Saatnya mendekonstruksi
dominasi opini bahwa hanya seorang dengan kemampuan berfikir rasionallah
yang memiliki otoritas untuk menentukan ilmiah dan non-ilmiah, logis dan tidak
logisnya suatu idea atau pengetahuan, bahkan pemaksaan opini bahwa merekalah
yang berhak memonopoli kebenaran. Manusia adalah mahluk yang merdeka berfikir
tanpa harus terikat asas legal-formal serta kualifikasi-kualifikasi tertentu,
karena yang terpenting adalah bagaimana berfikir secara sadar diatas realitas
dan ide dengan tidak megabaikan naluri kemanusiaan dan nurani sebagi mahluk
yang ber-hati. Ilmu dan pengetahuan bukanlah sesuatu yang netral, di sana .akan
selalu terkandung nilai-nilai yang menjadi acuan dan memiliki tujuan, maka
mengetahui bagaimana dan untuk apa suatu ilmu atau pengetahuan itu lahir adalah
hal yang wajib bagi mereka yang tidak ingin terjebak dalam kekakuan dan
kebekuan berfikir. Dalam sejarahnya filsafat memang seringkali melahirkan
gejolak, dari gejolak pemikiran hingga gejolak sosial yang menjatuhkan banyak
korban para pemikir itu sendiri. Pernah dalam fakta sejarah sebuah otoritas
agama dengan piciknya menghukumi seorang filsuf hanya karena perbedaan
interpretasi kosmologi. akibat kecurigaan bahwa keberadaan filsafat akan
mereposisi peran agama yang bersifat dokmatis-theologis, padahal sejatinya
filsafat justru ingin menguatkan posisi agama yang kala itu mengalami degradasi
yang sangat dalam akibat kejumudan dan kepicikan berfikir akibat kalap teks.

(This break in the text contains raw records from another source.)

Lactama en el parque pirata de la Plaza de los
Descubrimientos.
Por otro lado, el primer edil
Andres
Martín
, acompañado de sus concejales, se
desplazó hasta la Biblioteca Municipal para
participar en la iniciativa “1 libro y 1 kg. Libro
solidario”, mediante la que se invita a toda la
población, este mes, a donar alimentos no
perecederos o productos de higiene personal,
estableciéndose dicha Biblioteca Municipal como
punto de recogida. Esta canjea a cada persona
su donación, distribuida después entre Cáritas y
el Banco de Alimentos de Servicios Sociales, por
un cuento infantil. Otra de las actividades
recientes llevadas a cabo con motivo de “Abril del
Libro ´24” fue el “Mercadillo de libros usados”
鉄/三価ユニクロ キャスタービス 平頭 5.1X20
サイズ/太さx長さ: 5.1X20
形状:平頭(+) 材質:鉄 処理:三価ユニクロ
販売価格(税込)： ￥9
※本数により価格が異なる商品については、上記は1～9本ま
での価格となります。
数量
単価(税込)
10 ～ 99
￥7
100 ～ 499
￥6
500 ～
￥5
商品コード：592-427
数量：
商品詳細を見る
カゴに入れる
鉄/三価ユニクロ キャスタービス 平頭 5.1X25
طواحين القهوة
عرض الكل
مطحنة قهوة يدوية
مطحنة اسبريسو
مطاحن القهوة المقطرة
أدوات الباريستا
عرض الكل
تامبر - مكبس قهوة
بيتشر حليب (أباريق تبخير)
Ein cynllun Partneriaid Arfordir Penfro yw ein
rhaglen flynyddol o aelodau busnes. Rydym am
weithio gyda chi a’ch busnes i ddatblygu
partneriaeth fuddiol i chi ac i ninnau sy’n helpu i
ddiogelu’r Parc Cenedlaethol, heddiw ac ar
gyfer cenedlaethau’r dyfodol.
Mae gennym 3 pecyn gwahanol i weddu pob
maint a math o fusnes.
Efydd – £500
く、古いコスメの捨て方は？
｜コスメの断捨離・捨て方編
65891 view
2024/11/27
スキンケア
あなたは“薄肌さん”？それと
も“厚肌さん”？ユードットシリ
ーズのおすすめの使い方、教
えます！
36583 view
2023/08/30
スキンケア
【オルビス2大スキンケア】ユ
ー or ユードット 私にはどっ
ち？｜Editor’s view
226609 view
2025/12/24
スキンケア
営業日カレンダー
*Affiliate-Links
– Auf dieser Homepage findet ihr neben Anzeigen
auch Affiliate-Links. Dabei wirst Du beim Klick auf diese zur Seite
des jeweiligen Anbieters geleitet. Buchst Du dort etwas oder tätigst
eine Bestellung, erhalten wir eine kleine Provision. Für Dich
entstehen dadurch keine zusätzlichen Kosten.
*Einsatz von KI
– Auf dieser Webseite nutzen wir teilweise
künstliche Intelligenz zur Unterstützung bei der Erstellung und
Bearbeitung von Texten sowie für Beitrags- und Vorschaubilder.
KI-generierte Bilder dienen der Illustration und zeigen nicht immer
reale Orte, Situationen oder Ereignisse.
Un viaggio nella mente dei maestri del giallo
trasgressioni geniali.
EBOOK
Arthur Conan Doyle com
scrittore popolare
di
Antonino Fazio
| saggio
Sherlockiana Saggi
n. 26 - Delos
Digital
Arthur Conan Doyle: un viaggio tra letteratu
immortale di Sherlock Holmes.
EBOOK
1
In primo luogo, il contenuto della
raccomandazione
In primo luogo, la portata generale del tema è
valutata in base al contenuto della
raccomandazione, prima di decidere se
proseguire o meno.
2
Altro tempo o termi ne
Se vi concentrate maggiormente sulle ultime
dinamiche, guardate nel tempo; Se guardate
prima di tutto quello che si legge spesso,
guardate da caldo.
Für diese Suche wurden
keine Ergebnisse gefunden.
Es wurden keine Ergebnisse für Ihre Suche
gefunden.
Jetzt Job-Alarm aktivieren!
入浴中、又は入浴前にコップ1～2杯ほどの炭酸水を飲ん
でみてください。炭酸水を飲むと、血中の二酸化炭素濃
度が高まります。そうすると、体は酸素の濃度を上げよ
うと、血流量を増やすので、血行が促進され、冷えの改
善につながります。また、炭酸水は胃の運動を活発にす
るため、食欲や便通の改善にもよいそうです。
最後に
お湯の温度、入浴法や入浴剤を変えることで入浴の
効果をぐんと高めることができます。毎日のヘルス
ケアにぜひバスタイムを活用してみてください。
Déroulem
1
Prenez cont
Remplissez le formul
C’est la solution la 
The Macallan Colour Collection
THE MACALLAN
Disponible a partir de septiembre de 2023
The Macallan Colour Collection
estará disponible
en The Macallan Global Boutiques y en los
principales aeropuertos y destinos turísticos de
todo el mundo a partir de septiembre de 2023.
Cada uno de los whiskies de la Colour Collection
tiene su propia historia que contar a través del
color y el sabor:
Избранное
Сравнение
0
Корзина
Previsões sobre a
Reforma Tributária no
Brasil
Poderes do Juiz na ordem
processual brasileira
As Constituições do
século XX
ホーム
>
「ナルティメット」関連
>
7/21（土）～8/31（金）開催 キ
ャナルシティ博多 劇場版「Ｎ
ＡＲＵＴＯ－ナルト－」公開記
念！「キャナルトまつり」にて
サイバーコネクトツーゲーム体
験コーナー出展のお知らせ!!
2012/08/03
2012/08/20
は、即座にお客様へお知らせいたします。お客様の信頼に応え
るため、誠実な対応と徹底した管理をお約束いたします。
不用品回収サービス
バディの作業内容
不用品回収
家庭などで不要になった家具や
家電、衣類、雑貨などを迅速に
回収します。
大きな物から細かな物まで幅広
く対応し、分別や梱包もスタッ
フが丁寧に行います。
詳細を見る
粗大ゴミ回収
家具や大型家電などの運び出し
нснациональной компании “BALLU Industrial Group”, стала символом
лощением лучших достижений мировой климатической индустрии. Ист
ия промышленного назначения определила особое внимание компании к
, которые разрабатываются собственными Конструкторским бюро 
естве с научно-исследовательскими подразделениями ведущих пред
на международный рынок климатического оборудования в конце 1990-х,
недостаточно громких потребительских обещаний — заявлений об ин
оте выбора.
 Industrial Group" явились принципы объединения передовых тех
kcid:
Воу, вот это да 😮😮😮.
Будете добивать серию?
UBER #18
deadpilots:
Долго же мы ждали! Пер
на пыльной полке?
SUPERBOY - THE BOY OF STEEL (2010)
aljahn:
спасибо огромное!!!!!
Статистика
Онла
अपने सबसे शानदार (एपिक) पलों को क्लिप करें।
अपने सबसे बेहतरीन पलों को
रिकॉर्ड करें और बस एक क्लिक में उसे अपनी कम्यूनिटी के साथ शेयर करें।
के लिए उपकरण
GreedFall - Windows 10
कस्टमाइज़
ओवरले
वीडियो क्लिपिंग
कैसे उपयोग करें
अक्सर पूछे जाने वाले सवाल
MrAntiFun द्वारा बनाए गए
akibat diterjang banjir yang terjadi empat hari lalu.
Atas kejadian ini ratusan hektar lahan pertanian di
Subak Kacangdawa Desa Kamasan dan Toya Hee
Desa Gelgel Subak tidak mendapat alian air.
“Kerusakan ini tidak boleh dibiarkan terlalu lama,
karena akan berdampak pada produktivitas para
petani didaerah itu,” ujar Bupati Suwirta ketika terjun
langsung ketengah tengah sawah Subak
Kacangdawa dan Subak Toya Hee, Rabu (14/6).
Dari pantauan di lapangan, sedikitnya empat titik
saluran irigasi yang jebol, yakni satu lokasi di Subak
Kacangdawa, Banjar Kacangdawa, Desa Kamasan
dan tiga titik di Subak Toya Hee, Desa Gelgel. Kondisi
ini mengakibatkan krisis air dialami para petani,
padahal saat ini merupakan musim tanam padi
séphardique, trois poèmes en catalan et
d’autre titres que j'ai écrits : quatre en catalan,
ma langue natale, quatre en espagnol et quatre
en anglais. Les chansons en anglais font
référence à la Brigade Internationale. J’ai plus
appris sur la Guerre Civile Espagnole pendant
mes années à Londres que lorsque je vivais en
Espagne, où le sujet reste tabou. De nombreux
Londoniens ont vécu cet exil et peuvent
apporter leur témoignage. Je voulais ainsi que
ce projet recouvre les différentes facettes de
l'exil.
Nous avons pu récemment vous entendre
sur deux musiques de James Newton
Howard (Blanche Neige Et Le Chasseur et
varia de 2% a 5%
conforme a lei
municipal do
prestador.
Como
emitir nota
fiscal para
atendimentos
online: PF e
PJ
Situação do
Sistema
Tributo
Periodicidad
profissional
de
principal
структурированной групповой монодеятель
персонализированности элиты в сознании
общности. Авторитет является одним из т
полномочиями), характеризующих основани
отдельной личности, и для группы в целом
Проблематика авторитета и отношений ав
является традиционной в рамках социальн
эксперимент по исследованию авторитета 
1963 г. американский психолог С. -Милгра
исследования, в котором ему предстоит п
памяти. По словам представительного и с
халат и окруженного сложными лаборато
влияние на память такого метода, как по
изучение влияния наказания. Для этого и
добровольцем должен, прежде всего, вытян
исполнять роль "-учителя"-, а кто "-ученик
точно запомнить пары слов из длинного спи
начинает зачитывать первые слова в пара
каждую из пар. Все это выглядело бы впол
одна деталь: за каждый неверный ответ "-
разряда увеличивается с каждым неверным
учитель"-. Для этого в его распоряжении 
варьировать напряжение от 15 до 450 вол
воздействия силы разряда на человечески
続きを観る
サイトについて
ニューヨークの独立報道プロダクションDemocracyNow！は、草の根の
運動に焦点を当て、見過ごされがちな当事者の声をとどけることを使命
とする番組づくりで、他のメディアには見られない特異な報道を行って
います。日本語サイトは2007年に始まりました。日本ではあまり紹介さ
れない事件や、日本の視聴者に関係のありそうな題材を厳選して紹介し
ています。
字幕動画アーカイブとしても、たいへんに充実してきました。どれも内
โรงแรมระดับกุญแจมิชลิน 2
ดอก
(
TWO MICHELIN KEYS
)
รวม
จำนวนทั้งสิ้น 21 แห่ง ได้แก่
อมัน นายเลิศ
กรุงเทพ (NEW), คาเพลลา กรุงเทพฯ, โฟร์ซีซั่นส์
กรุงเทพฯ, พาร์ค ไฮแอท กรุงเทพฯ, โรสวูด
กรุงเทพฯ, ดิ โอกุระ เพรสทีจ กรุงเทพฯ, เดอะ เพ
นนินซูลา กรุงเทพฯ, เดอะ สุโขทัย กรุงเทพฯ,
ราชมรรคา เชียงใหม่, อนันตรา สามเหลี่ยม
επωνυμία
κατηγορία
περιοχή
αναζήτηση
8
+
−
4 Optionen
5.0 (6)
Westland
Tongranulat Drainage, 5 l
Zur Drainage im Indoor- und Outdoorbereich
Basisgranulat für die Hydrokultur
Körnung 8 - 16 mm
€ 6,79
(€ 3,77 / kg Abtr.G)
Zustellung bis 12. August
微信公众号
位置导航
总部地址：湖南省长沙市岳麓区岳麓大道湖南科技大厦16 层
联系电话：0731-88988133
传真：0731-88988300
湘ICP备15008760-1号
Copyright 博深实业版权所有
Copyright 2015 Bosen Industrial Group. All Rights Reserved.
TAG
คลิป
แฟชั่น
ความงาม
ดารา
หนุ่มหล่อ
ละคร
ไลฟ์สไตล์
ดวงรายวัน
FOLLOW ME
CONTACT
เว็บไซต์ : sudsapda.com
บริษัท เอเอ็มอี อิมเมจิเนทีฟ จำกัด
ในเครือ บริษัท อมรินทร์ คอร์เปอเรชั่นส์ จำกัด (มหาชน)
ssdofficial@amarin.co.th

Saya yakin semua agama memberikan kebebasan kepada umatnya untuk
mendayahgunakan potensi akal pikiran dan nalar untuk meciptakan
kemaslahatan-kemaslahatan bagi semesta kehidupan.
Bukanlah sebuah
ketabuan ketika setiap manusia melakukan dekonstruksi-aktif terhadap setiap
diskursus pemikiran yang paradigmatik, karena subyektifitas nalar adalah
keniscayaan yang akan senantiasa hadir menyertai lahirnya ide dari seorang
pemikir. "Cogito ergo sum" adalah produk subyektifitas nalar
Descartes, yang mendeterminasi berfikir sebagai sumber eksistensi atau menjadi
sebab sebuah eksistensi. Secara pragmatis hal itu sepenuhnya tidak salah, namun
perlu ditinjau kembali dengan pendekatan yang lebih proporsional, yakni tidak
semata-mata menjadikan akal dengan segala potensinya menjadi sumber atau
pondasi eksistensi dengan mengesampingkan potensi lain yang telah Tuhan
anugerahkan kepada manusia. Karena manusia bukan sekedar "Hewan yang
berfikir" tapi juga dia yang memiliki hati dan nurani suci yang jauh dari
sifat kebinatangan. Sejatinya fisafat yang menggunakan akal sebagai instrument
utama tidak akan pernah bertentangan dengan hal yang bersifat kasuistik. karena
filsafat bertujuan untuk mencari sebuah kebenaran yang lahir dari kesadaran
kritis dan tidak semata-mata dogmatis. Ketika sebagian orang mengatakan bahwa
berfilsafat akan menjauhkan diri dari Tuhan yang Maha abstrak, justru
sebaliknya, filsafat akan membawa kita kepada keber-Tuhan-an yang bukan
semata-mata karena faktor biologis dan warisan dokmatis, namun keber-Tuhan-an
yang hakiki, dengan tetap berpedoman pada tuntunan wahyu Illahiah.